Martinez: Yeah, at the theater, they would have dances and we’d go. The soldiers would all dance with us, and so it was nice. That’s the only thing—and they had the movies. I hardly ever went to the movies. 

Atencio: Did you ever hear of the soldiers coming through the valley to the different dances?

Martinez: They would come here to Espanola, and the 4-Fers would chase them away, they’d beat them up, and they’d go back to Los Alamos. Because they had the dances at Riverside Hall where the Block’s Mortuary is.

Atencio: Did any of the soldiers marry local girls?

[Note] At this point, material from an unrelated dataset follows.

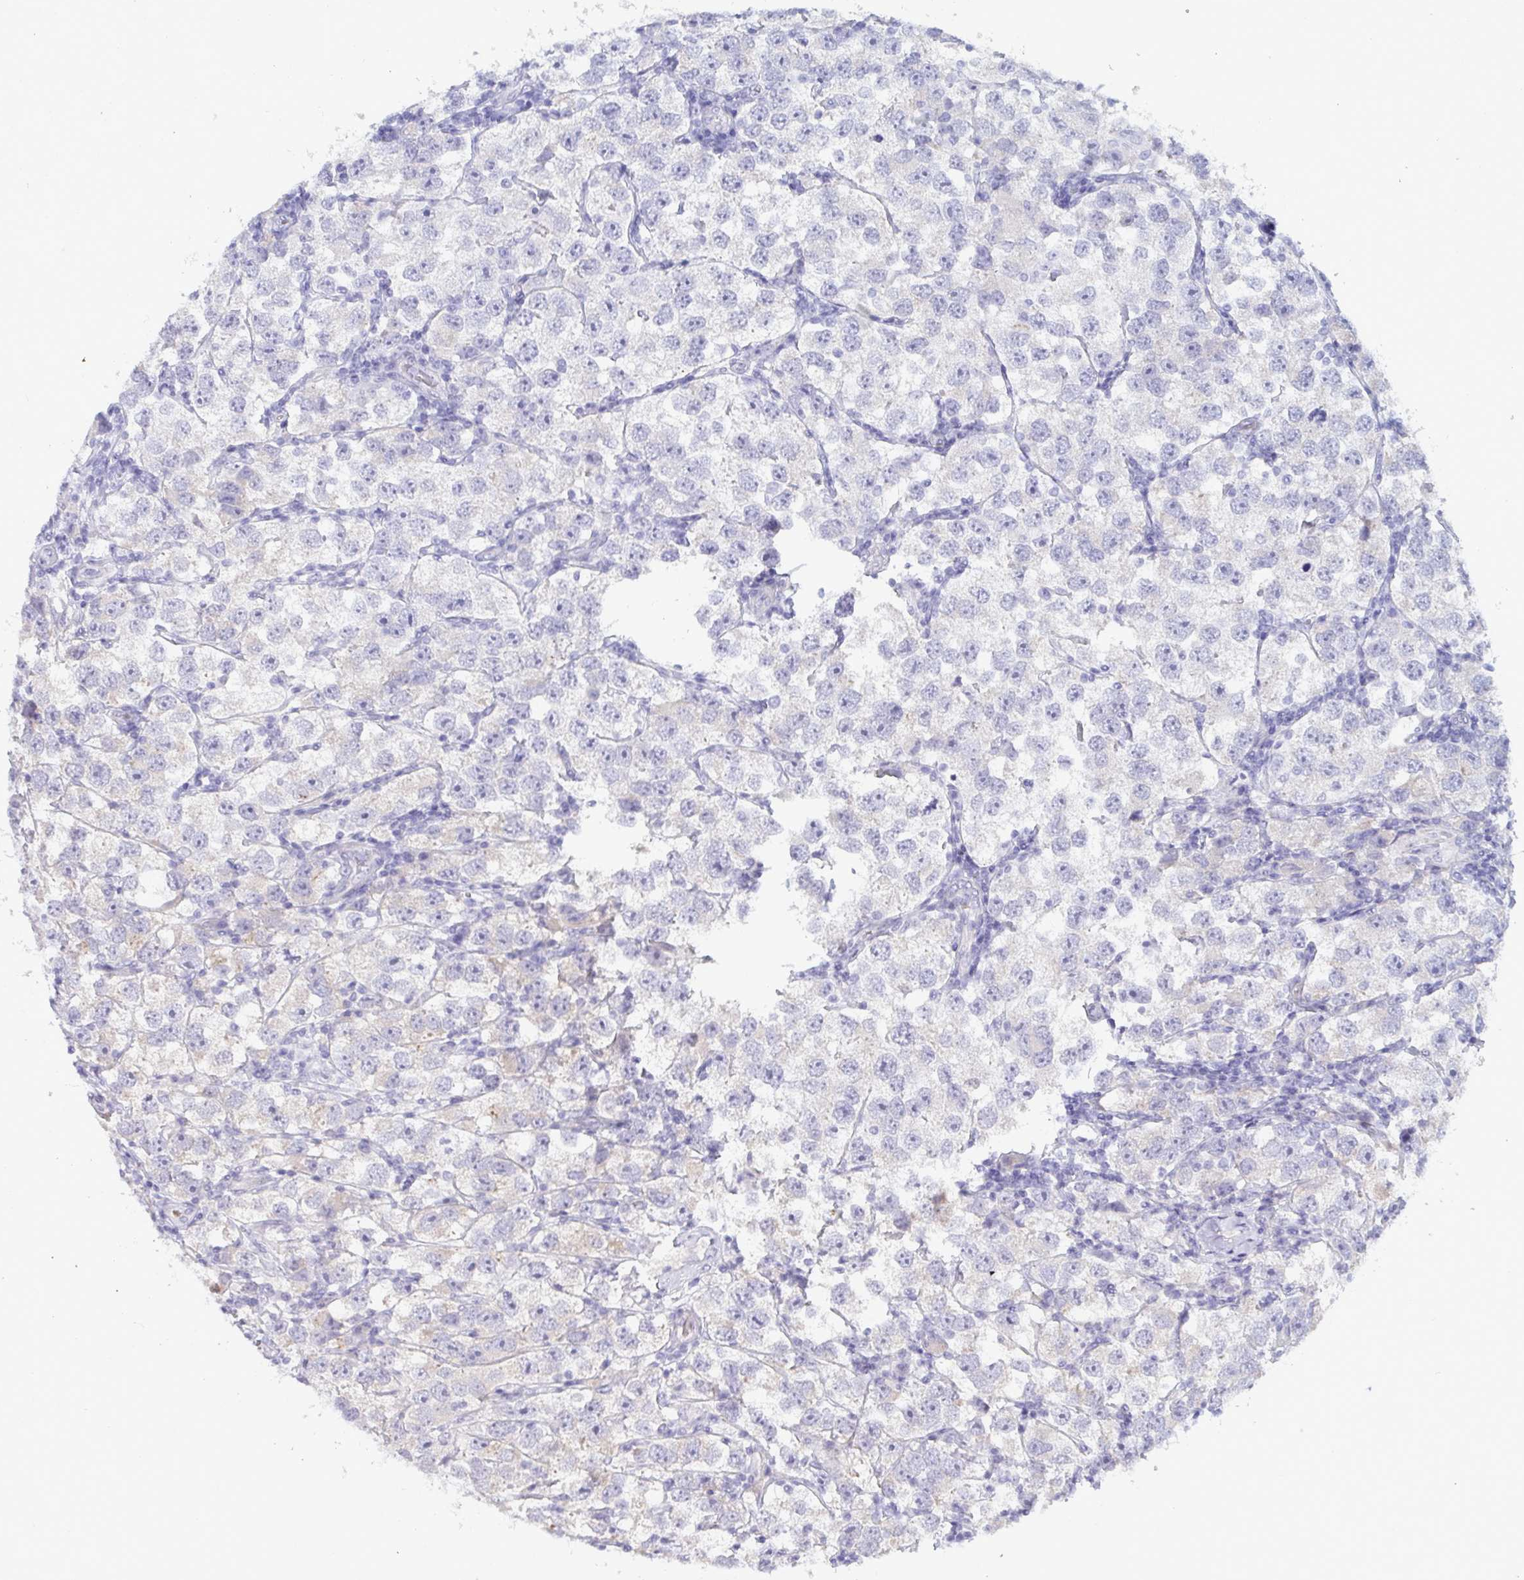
{"staining": {"intensity": "negative", "quantity": "none", "location": "none"}, "tissue": "testis cancer", "cell_type": "Tumor cells", "image_type": "cancer", "snomed": [{"axis": "morphology", "description": "Seminoma, NOS"}, {"axis": "topography", "description": "Testis"}], "caption": "An image of testis seminoma stained for a protein reveals no brown staining in tumor cells.", "gene": "ZNF684", "patient": {"sex": "male", "age": 26}}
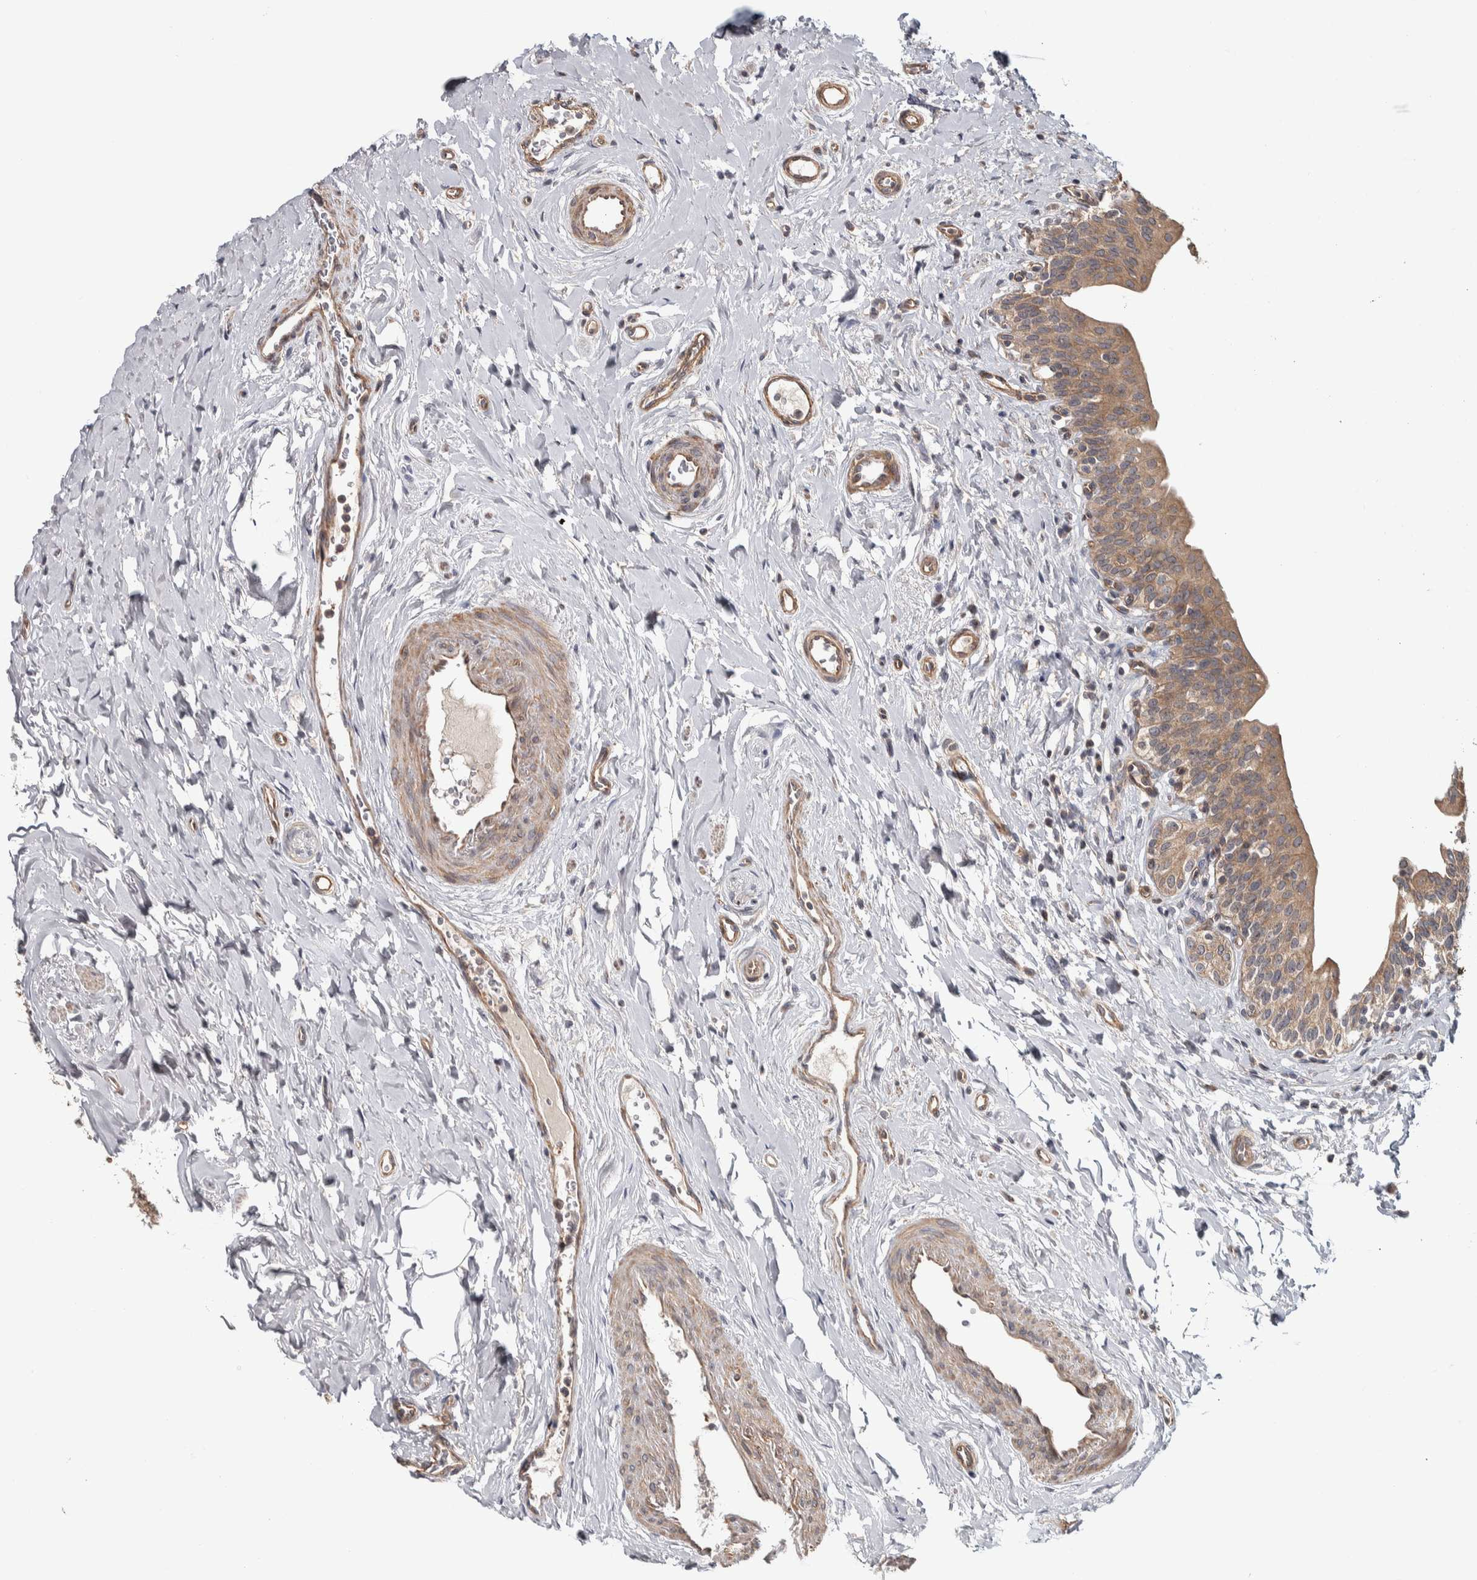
{"staining": {"intensity": "moderate", "quantity": ">75%", "location": "cytoplasmic/membranous"}, "tissue": "urinary bladder", "cell_type": "Urothelial cells", "image_type": "normal", "snomed": [{"axis": "morphology", "description": "Normal tissue, NOS"}, {"axis": "topography", "description": "Urinary bladder"}], "caption": "High-power microscopy captured an IHC photomicrograph of benign urinary bladder, revealing moderate cytoplasmic/membranous expression in approximately >75% of urothelial cells. The protein is shown in brown color, while the nuclei are stained blue.", "gene": "CHMP4C", "patient": {"sex": "male", "age": 83}}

Martinez: A lot of them did. [Inaudible] and Jimmy Bridge. Those are some I remember.

Atencio: Did some of the soldiers marry girls from the Pueblos?

Martinez: I never knew of any, but they probably did.  Oh, I think Virginia from Santa Clara, she married a soldier. I don’t remember her last name. Do you know her? She was a famous potter. Ebelacker, yeah. I think her husband had been a soldier. Those are the only ones I remember.

Atencio: Well, that’s a lot of information.

David Schiferl: What, could you tell us maybe one or two of the funniest things or scariest things that happened to you during the war at Los Alamos, just one or two?

Martinez: Funniest.

Schiferl: Funny or scary or unusual.

Martinez: No, I didn’t experience anything like that.

Schiferl: What was it like working with PETN? How much did they tell you about PETN?

Martinez: Oh, well, it was interesting. I got to see where they processed it when I was washing it with some solution, baking it, sifting it, and then I saw when they put it in the detonators. They had like a shield for the one that did it, and she would put the PETN and then lower this thing that would press the PETN. That’s what I remember. 

Then we would have safety meetings on Fridays, and we would sit outside on the steps and they would—some of it was above our heads, the technical part. But we talked a lot about safety. So, that’s all I have to say, I guess.

Schiferl: Did you know about the Louis Slotin accident when that happened? Were you aware of it?

Martinez: Yes.

Schiferl: Did they tell you much about that?

Martinez: Yes. I don’t know a lot about it, but I heard about it. Then there were people from the valley like [Candalario] Esquibel that was killed at S-Site.

Atencio: Yeah, that happened after the war.

Martinez: After, yeah.

Atencio: After the war.

Martinez: And, then [Cecil] Kelley. I guess—

Schiferl: Kelley was around the late ‘50s, right. 

Martinez: Yeah. 

Atencio: 1958. I studied that criticality accident at DP-West. Most of the people from the valley, when they first went to Los Alamos, where did they work? Did they work for the contractors? Who did the contractors hire originally? Robert E. McKee? The Lowdermilk Brothers?

Martinez: Yeah, some of them worked, but a lot of them were over the Zia Company. I know Mr. [H. Frank] Brown was head of it, and he had worked in Mexico, spoke fluent Spanish, and they had a daughter named Frances. They called her Pancha, Panchita. Then I think the man that was head of personnel was Mr. Hibbetts, yeah.

I guess the Lowdermilks or the McKees lived there at El Rancho, some of them. My uncle had a little café, so they would pack lunches for them, and a lot of them worked up there. Bus drivers, janitors, and the people that took care of the maintenance of the buildings, a lot of people from Vegas and Colorado, were working up there as maintenance personnel.